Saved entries
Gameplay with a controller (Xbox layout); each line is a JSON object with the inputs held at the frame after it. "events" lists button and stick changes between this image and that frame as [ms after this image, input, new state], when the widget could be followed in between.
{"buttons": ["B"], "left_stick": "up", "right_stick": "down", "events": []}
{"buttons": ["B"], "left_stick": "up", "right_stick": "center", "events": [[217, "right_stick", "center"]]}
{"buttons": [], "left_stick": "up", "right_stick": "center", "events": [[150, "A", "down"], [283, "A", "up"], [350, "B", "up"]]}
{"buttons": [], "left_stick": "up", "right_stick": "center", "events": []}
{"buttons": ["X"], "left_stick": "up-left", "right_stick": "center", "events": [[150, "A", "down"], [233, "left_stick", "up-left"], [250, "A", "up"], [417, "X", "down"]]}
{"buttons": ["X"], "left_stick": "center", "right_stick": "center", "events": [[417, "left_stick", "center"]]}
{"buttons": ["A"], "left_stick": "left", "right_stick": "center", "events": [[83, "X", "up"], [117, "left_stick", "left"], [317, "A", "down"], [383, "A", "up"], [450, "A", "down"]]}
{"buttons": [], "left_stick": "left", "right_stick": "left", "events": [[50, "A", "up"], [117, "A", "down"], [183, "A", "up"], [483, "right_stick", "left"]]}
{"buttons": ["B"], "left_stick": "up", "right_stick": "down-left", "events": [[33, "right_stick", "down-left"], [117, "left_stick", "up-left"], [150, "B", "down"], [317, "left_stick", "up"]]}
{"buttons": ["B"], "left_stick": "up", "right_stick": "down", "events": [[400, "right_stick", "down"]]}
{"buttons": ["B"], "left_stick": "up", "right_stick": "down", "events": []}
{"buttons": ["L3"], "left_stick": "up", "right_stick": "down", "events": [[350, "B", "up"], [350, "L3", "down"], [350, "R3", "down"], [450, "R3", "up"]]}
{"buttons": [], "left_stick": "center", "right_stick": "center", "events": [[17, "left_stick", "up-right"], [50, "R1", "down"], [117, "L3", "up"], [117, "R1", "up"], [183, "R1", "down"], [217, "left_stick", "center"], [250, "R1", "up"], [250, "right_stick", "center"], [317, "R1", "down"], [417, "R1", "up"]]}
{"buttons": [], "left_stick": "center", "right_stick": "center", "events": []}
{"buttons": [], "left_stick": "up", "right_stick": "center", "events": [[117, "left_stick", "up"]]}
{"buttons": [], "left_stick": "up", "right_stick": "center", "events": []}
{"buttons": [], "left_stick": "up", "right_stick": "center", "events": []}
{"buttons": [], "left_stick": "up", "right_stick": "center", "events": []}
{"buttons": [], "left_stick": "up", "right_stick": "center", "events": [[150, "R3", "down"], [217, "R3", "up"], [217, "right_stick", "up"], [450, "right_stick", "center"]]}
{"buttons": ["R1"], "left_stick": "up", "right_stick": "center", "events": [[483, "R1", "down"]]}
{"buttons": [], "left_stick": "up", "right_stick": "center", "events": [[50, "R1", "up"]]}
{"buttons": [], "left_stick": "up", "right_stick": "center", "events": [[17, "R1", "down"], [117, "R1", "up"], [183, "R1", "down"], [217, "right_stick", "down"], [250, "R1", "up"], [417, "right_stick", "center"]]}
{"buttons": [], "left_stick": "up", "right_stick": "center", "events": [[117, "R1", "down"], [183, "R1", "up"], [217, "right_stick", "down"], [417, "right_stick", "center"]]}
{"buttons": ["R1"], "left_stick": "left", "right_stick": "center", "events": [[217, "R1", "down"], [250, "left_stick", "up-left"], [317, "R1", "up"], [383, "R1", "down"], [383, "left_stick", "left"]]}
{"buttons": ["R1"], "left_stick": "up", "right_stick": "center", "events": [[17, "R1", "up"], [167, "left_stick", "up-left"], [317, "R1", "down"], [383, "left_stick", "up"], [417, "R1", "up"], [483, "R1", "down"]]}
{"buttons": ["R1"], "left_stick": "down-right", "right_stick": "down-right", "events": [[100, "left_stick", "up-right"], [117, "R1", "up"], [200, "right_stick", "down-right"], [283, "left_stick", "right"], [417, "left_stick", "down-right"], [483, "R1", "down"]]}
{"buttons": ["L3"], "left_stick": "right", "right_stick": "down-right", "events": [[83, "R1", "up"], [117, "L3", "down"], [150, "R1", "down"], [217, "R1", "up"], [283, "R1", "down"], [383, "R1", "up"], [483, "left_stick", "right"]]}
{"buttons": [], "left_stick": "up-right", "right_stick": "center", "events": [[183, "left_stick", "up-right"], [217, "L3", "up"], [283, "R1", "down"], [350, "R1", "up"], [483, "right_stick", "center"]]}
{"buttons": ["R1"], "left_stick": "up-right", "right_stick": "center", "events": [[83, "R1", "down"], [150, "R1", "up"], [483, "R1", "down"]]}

Problem to work on: The data above is to be restated line for line, word for word.

Reply to the exercise:
Gameplay with a controller (Xbox layout); each line is a JSON object with the inputs held at the frame after it. "events" lists button and stick changes between this image and that frame as [ms after this image, input, new state], when the widget could be followed in between.
{"buttons": ["B"], "left_stick": "up", "right_stick": "down", "events": []}
{"buttons": ["B"], "left_stick": "up", "right_stick": "center", "events": [[217, "right_stick", "center"]]}
{"buttons": [], "left_stick": "up", "right_stick": "center", "events": [[150, "A", "down"], [283, "A", "up"], [350, "B", "up"]]}
{"buttons": [], "left_stick": "up", "right_stick": "center", "events": []}
{"buttons": ["X"], "left_stick": "up-left", "right_stick": "center", "events": [[150, "A", "down"], [233, "left_stick", "up-left"], [250, "A", "up"], [417, "X", "down"]]}
{"buttons": ["X"], "left_stick": "center", "right_stick": "center", "events": [[417, "left_stick", "center"]]}
{"buttons": ["A"], "left_stick": "left", "right_stick": "center", "events": [[83, "X", "up"], [117, "left_stick", "left"], [317, "A", "down"], [383, "A", "up"], [450, "A", "down"]]}
{"buttons": [], "left_stick": "left", "right_stick": "left", "events": [[50, "A", "up"], [117, "A", "down"], [183, "A", "up"], [483, "right_stick", "left"]]}
{"buttons": ["B"], "left_stick": "up", "right_stick": "down-left", "events": [[33, "right_stick", "down-left"], [117, "left_stick", "up-left"], [150, "B", "down"], [317, "left_stick", "up"]]}
{"buttons": ["B"], "left_stick": "up", "right_stick": "down", "events": [[400, "right_stick", "down"]]}
{"buttons": ["B"], "left_stick": "up", "right_stick": "down", "events": []}
{"buttons": ["L3"], "left_stick": "up", "right_stick": "down", "events": [[350, "B", "up"], [350, "L3", "down"], [350, "R3", "down"], [450, "R3", "up"]]}
{"buttons": [], "left_stick": "center", "right_stick": "center", "events": [[17, "left_stick", "up-right"], [50, "R1", "down"], [117, "L3", "up"], [117, "R1", "up"], [183, "R1", "down"], [217, "left_stick", "center"], [250, "R1", "up"], [250, "right_stick", "center"], [317, "R1", "down"], [417, "R1", "up"]]}
{"buttons": [], "left_stick": "center", "right_stick": "center", "events": []}
{"buttons": [], "left_stick": "up", "right_stick": "center", "events": [[117, "left_stick", "up"]]}
{"buttons": [], "left_stick": "up", "right_stick": "center", "events": []}
{"buttons": [], "left_stick": "up", "right_stick": "center", "events": []}
{"buttons": [], "left_stick": "up", "right_stick": "center", "events": []}
{"buttons": [], "left_stick": "up", "right_stick": "center", "events": [[150, "R3", "down"], [217, "R3", "up"], [217, "right_stick", "up"], [450, "right_stick", "center"]]}
{"buttons": ["R1"], "left_stick": "up", "right_stick": "center", "events": [[483, "R1", "down"]]}
{"buttons": [], "left_stick": "up", "right_stick": "center", "events": [[50, "R1", "up"]]}
{"buttons": [], "left_stick": "up", "right_stick": "center", "events": [[17, "R1", "down"], [117, "R1", "up"], [183, "R1", "down"], [217, "right_stick", "down"], [250, "R1", "up"], [417, "right_stick", "center"]]}
{"buttons": [], "left_stick": "up", "right_stick": "center", "events": [[117, "R1", "down"], [183, "R1", "up"], [217, "right_stick", "down"], [417, "right_stick", "center"]]}
{"buttons": ["R1"], "left_stick": "left", "right_stick": "center", "events": [[217, "R1", "down"], [250, "left_stick", "up-left"], [317, "R1", "up"], [383, "R1", "down"], [383, "left_stick", "left"]]}
{"buttons": ["R1"], "left_stick": "up", "right_stick": "center", "events": [[17, "R1", "up"], [167, "left_stick", "up-left"], [317, "R1", "down"], [383, "left_stick", "up"], [417, "R1", "up"], [483, "R1", "down"]]}
{"buttons": ["R1"], "left_stick": "down-right", "right_stick": "down-right", "events": [[100, "left_stick", "up-right"], [117, "R1", "up"], [200, "right_stick", "down-right"], [283, "left_stick", "right"], [417, "left_stick", "down-right"], [483, "R1", "down"]]}
{"buttons": ["L3"], "left_stick": "right", "right_stick": "down-right", "events": [[83, "R1", "up"], [117, "L3", "down"], [150, "R1", "down"], [217, "R1", "up"], [283, "R1", "down"], [383, "R1", "up"], [483, "left_stick", "right"]]}
{"buttons": [], "left_stick": "up-right", "right_stick": "center", "events": [[183, "left_stick", "up-right"], [217, "L3", "up"], [283, "R1", "down"], [350, "R1", "up"], [483, "right_stick", "center"]]}
{"buttons": ["R1"], "left_stick": "up-right", "right_stick": "center", "events": [[83, "R1", "down"], [150, "R1", "up"], [483, "R1", "down"]]}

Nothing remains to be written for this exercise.